• Goal of the exercise:
Reproduce the material below, replacing "Матовый" with "Глянцевый" and leaving all other text unchanged.

• Data provided:
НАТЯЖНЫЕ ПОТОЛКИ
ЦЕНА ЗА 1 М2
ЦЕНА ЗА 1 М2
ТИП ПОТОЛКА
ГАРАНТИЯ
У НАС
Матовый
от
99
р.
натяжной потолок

• Output for this exercise:
НАТЯЖНЫЕ ПОТОЛКИ
ЦЕНА ЗА 1 М2
ЦЕНА ЗА 1 М2
ТИП ПОТОЛКА
ГАРАНТИЯ
У НАС
Глянцевый
от
99
р.
натяжной потолок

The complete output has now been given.